Wednesday, September 12, 2012

A dying pronoun?

An headline in the Kansas City Star (you mean you don't read the Kansas City newspapers?) caught my eye: "Hallmark drives another nail in dying pronoun's coffin." The author, James A. Fussell, writes that the Hallmark Channel is promoting the premiere of an original movie entitled, "I Married Who?" Fussell states that Hallmark (headquartered there in Kansas City) knows that the title should be "I Married Whom?" but they just don't care. Fussell continues:

"Oh sure, it was important to Ernest Hemingway when he wrote “For Whom the Bell Tolls” more than 70 years ago. We still teach “whom” in high school and use it as a salutation in letters to unknown recipients. And we might drop an “Ask not for whom the bell tolls, it tolls for thee,” misquote of a John Donne poem into casual conversation. But, you know, whom really cares, right?"
There's a lot more in the article about this disappearing pronoun, but I've probably antagonized English teachers that are near and dear to me enough. So I leave you with this list:

RIGHT BUT WRONG
Many well-known songs and phrases use the incorrect “who,” but who could argue in favor of these grammar fixes?

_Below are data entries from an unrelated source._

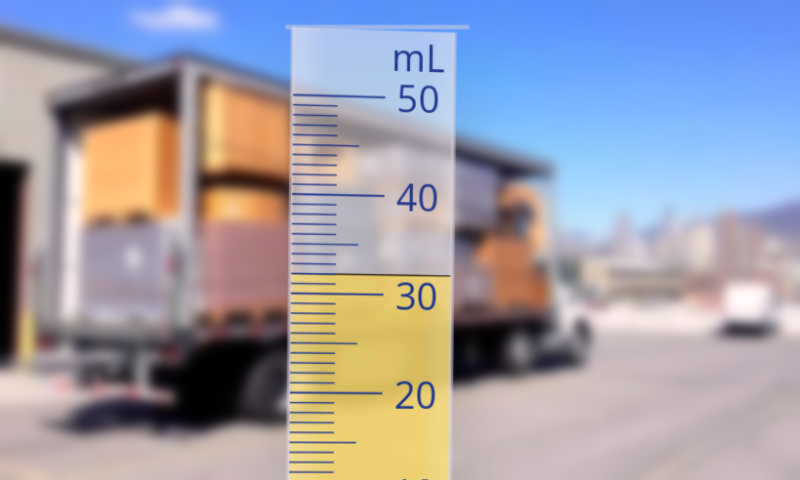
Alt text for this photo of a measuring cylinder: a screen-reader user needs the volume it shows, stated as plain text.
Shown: 32 mL
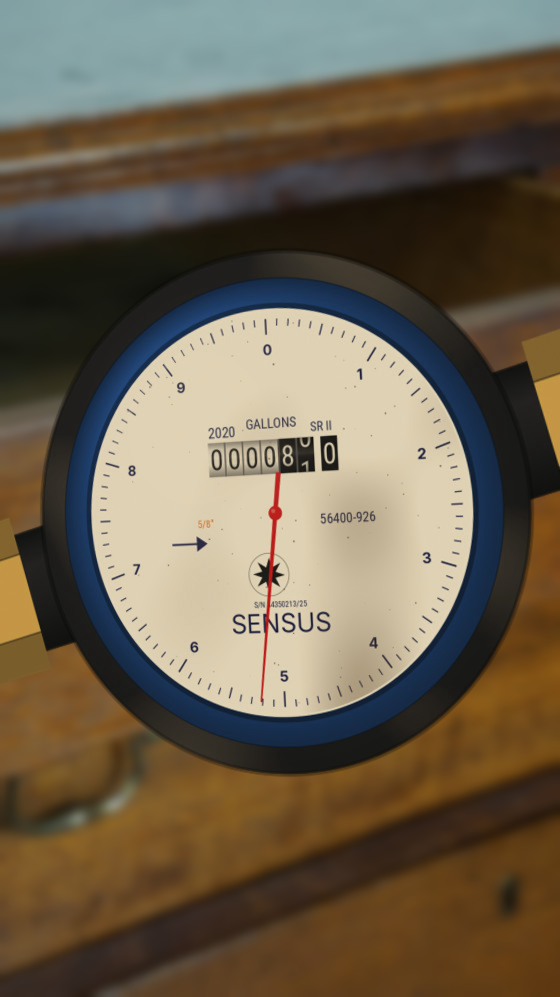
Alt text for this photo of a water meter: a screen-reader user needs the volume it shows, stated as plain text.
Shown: 805.2 gal
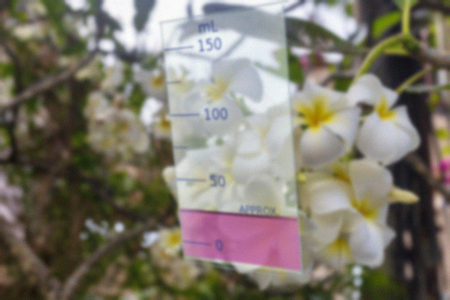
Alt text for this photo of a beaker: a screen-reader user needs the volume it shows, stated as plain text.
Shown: 25 mL
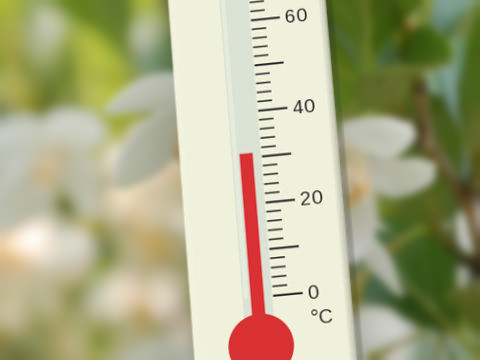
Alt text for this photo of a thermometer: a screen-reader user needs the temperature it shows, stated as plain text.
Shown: 31 °C
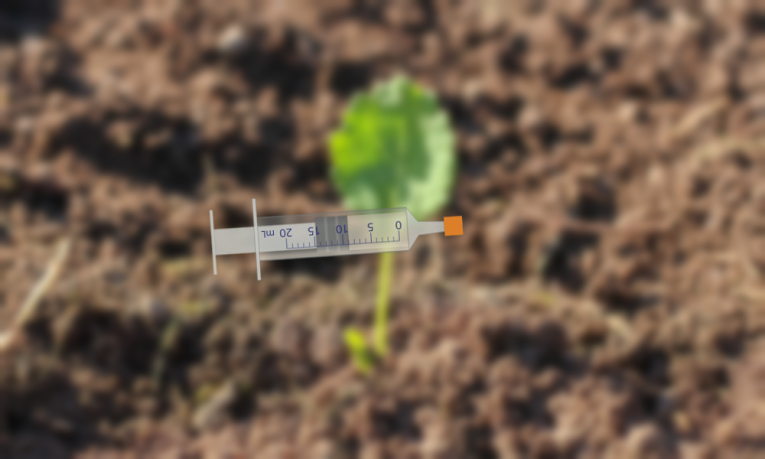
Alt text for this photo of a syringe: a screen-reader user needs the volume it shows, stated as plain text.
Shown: 9 mL
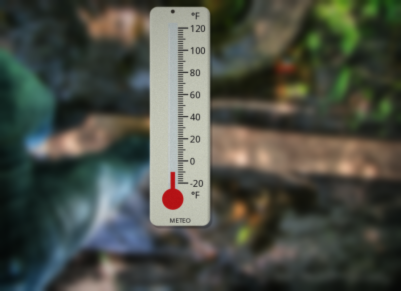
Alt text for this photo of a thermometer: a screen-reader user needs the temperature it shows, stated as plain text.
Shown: -10 °F
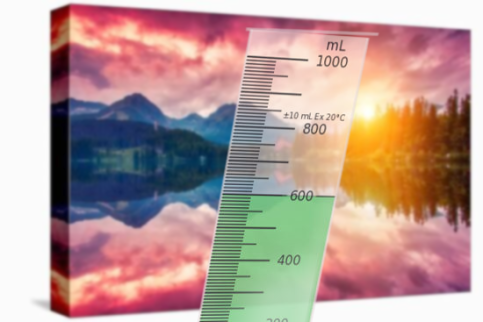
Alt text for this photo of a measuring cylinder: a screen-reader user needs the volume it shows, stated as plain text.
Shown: 600 mL
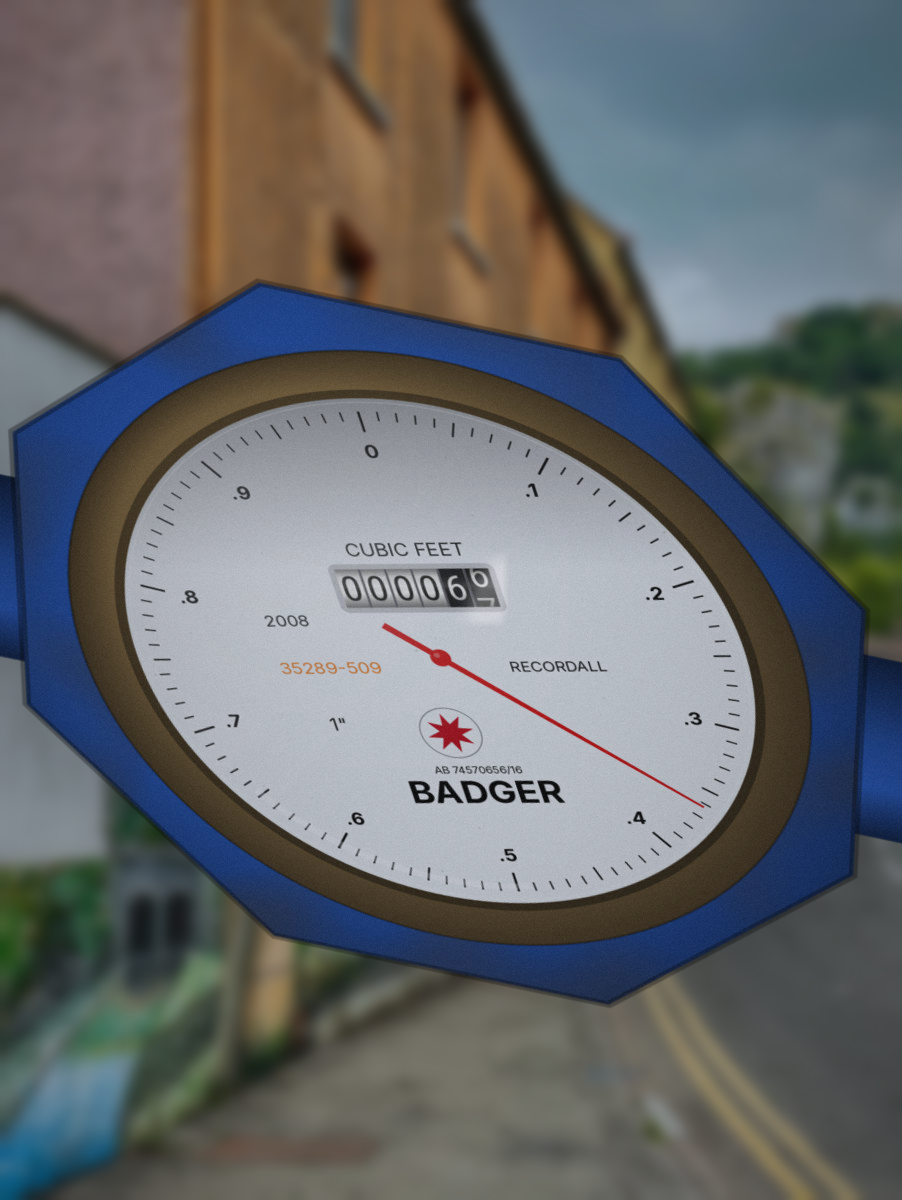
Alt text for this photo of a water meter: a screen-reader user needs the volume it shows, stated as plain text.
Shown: 66.36 ft³
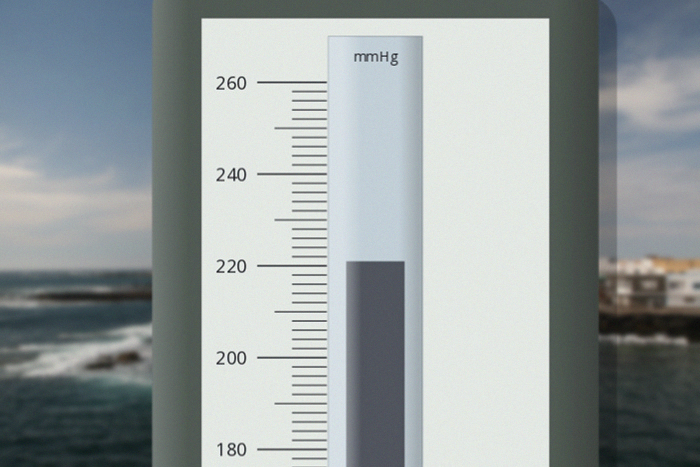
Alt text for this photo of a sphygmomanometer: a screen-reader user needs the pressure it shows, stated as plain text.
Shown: 221 mmHg
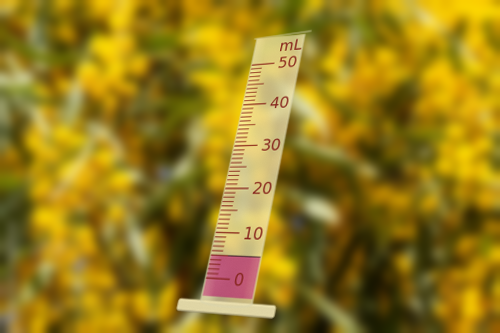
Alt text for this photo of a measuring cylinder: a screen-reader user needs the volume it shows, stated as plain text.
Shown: 5 mL
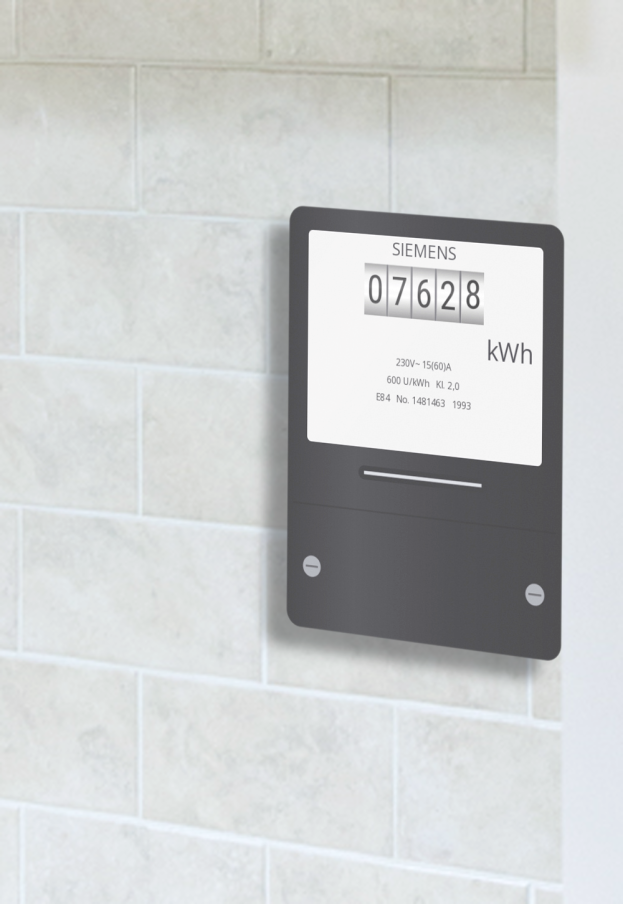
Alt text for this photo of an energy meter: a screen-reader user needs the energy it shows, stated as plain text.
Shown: 7628 kWh
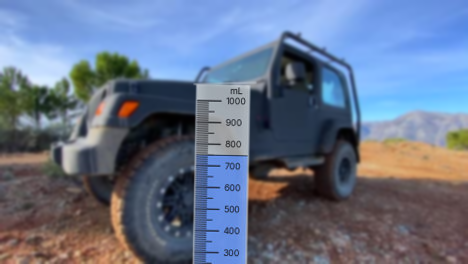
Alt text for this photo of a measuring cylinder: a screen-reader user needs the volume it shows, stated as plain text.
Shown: 750 mL
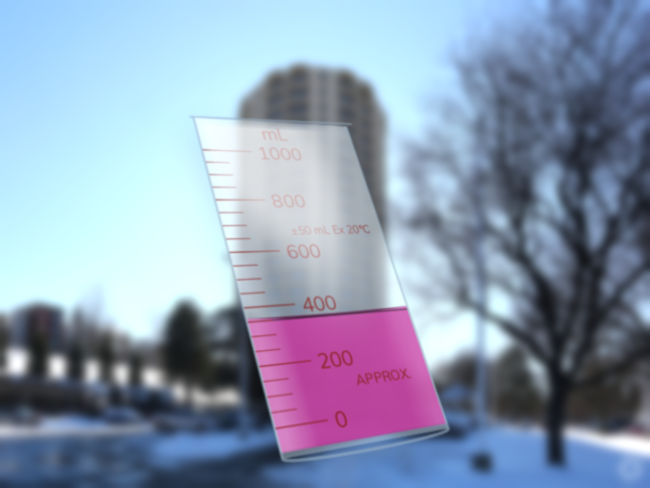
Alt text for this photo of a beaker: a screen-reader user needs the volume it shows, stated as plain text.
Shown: 350 mL
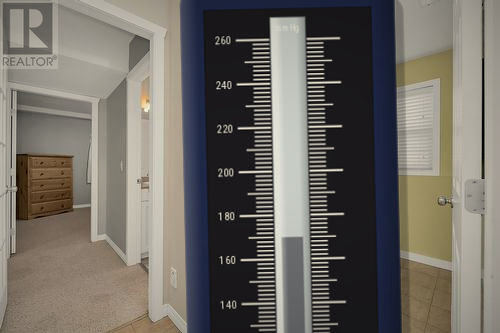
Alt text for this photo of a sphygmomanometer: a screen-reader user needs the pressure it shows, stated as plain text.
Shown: 170 mmHg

  • Whom do you Love?” — Bo Diddley (and George Thorogood)
  • “Two, four, six, eight, whom do we appreciate?”
  • “Who Made Whom?” — AC/DC
  • “Who’s Zoomin’ Whom?” — Aretha Franklin
  • “Whom you gonna believe, me or your own eyes?” — Chico Marx (impersonating Groucho in “Duck Soup”)
  • “Whom ya gonna call? Ghostbusters!” — Ray Parker Jr.